* [Task directions]
Set down the material again. Keep every line exactly as it is.

* [Data extracts]
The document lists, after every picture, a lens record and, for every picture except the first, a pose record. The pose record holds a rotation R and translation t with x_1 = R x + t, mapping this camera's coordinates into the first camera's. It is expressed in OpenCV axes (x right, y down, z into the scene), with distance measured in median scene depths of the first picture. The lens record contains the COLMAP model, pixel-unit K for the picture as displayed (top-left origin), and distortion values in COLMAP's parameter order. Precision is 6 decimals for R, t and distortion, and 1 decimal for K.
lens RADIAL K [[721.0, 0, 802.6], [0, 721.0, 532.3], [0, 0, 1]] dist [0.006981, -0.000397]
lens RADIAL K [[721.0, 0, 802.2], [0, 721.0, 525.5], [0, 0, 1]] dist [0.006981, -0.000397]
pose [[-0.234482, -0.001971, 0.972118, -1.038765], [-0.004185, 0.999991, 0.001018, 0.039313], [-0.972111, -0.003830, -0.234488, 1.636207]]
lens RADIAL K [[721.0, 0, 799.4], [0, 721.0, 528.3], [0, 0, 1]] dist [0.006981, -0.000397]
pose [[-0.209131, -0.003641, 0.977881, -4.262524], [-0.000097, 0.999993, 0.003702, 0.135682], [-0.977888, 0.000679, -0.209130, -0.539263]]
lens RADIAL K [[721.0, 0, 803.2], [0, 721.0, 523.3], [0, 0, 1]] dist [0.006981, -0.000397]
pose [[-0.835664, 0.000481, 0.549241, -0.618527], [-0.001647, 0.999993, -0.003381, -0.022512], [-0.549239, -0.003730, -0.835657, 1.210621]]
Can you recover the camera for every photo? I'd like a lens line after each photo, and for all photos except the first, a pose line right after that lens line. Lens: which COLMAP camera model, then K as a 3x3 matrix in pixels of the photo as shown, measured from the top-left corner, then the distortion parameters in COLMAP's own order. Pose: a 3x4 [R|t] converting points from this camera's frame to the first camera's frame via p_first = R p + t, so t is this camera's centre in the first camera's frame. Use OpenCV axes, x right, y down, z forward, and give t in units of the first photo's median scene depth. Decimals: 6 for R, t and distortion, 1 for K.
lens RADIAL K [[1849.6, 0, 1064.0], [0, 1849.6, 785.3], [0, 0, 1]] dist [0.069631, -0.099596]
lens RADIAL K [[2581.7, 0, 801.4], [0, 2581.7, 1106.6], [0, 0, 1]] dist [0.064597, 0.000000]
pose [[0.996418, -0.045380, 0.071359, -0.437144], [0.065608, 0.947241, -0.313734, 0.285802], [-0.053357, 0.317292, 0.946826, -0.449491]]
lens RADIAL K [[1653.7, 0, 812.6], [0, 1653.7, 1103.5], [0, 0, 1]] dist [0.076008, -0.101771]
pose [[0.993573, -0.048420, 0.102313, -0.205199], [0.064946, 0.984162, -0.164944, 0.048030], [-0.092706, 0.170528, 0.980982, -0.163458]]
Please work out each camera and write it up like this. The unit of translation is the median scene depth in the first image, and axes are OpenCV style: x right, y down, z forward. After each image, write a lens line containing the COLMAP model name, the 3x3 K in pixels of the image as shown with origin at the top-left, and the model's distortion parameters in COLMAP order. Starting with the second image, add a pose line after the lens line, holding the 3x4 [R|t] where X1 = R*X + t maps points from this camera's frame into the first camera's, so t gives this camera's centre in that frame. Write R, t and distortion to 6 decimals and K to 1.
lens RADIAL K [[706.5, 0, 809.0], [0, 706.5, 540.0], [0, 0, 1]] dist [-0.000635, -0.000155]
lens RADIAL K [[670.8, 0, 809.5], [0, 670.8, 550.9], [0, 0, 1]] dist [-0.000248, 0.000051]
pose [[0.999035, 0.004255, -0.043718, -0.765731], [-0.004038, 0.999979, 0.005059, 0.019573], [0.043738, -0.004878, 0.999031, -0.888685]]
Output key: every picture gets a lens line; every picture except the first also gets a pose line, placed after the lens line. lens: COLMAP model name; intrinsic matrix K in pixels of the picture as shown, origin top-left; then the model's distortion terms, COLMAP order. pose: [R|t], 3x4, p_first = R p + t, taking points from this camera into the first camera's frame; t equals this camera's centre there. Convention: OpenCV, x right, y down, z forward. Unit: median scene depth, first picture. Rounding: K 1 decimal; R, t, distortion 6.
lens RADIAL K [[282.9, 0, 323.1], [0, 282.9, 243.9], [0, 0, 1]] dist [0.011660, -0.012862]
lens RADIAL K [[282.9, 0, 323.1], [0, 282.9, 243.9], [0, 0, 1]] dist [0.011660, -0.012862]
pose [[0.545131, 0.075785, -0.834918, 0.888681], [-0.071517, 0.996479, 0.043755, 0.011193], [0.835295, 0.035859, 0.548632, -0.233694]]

* [Task answer]
The document lists, after every picture, a lens record and, for every picture except the first, a pose record. The pose record holds a rotation R and translation t with x_1 = R x + t, mapping this camera's coordinates into the first camera's. It is expressed in OpenCV axes (x right, y down, z into the scene), with distance measured in median scene depths of the first picture. The lens record contains the COLMAP model, pixel-unit K for the picture as displayed (top-left origin), and distortion values in COLMAP's parameter order. Precision is 6 decimals for R, t and distortion, and 1 decimal for K.
lens RADIAL K [[721.0, 0, 802.6], [0, 721.0, 532.3], [0, 0, 1]] dist [0.006981, -0.000397]
lens RADIAL K [[721.0, 0, 802.2], [0, 721.0, 525.5], [0, 0, 1]] dist [0.006981, -0.000397]
pose [[-0.234482, -0.001971, 0.972118, -1.038765], [-0.004185, 0.999991, 0.001018, 0.039313], [-0.972111, -0.003830, -0.234488, 1.636207]]
lens RADIAL K [[721.0, 0, 799.4], [0, 721.0, 528.3], [0, 0, 1]] dist [0.006981, -0.000397]
pose [[-0.209131, -0.003641, 0.977881, -4.262524], [-0.000097, 0.999993, 0.003702, 0.135682], [-0.977888, 0.000679, -0.209130, -0.539263]]
lens RADIAL K [[721.0, 0, 803.2], [0, 721.0, 523.3], [0, 0, 1]] dist [0.006981, -0.000397]
pose [[-0.835664, 0.000481, 0.549241, -0.618527], [-0.001647, 0.999993, -0.003381, -0.022512], [-0.549239, -0.003730, -0.835657, 1.210621]]
Can you recover the camera for every photo? I'd like a lens line after each photo, and for all photos except the first, a pose line right after that lens line. Lens: which COLMAP camera model, then K as a 3x3 matrix in pixels of the photo as shown, measured from the top-left corner, then the distortion parameters in COLMAP's own order. Pose: a 3x4 [R|t] converting points from this camera's frame to the first camera's frame via p_first = R p + t, so t is this camera's centre in the first camera's frame. Use OpenCV axes, x right, y down, z forward, and give t in units of the first photo's median scene depth. Decimals: 6 for R, t and distortion, 1 for K.
lens RADIAL K [[1849.6, 0, 1064.0], [0, 1849.6, 785.3], [0, 0, 1]] dist [0.069631, -0.099596]
lens RADIAL K [[2581.7, 0, 801.4], [0, 2581.7, 1106.6], [0, 0, 1]] dist [0.064597, 0.000000]
pose [[0.996418, -0.045380, 0.071359, -0.437144], [0.065608, 0.947241, -0.313734, 0.285802], [-0.053357, 0.317292, 0.946826, -0.449491]]
lens RADIAL K [[1653.7, 0, 812.6], [0, 1653.7, 1103.5], [0, 0, 1]] dist [0.076008, -0.101771]
pose [[0.993573, -0.048420, 0.102313, -0.205199], [0.064946, 0.984162, -0.164944, 0.048030], [-0.092706, 0.170528, 0.980982, -0.163458]]
Please work out each camera and write it up like this. The unit of translation is the median scene depth in the first image, and axes are OpenCV style: x right, y down, z forward. After each image, write a lens line containing the COLMAP model name, the 3x3 K in pixels of the image as shown with origin at the top-left, and the model's distortion parameters in COLMAP order. Starting with the second image, add a pose line after the lens line, holding the 3x4 [R|t] where X1 = R*X + t maps points from this camera's frame into the first camera's, so t gives this camera's centre in that frame. Write R, t and distortion to 6 decimals and K to 1.
lens RADIAL K [[706.5, 0, 809.0], [0, 706.5, 540.0], [0, 0, 1]] dist [-0.000635, -0.000155]
lens RADIAL K [[670.8, 0, 809.5], [0, 670.8, 550.9], [0, 0, 1]] dist [-0.000248, 0.000051]
pose [[0.999035, 0.004255, -0.043718, -0.765731], [-0.004038, 0.999979, 0.005059, 0.019573], [0.043738, -0.004878, 0.999031, -0.888685]]
Output key: every picture gets a lens line; every picture except the first also gets a pose line, placed after the lens line. lens: COLMAP model name; intrinsic matrix K in pixels of the picture as shown, origin top-left; then the model's distortion terms, COLMAP order. pose: [R|t], 3x4, p_first = R p + t, taking points from this camera into the first camera's frame; t equals this camera's centre there. Convention: OpenCV, x right, y down, z forward. Unit: median scene depth, first picture. Rounding: K 1 decimal; R, t, distortion 6.
lens RADIAL K [[282.9, 0, 323.1], [0, 282.9, 243.9], [0, 0, 1]] dist [0.011660, -0.012862]
lens RADIAL K [[282.9, 0, 323.1], [0, 282.9, 243.9], [0, 0, 1]] dist [0.011660, -0.012862]
pose [[0.545131, 0.075785, -0.834918, 0.888681], [-0.071517, 0.996479, 0.043755, 0.011193], [0.835295, 0.035859, 0.548632, -0.233694]]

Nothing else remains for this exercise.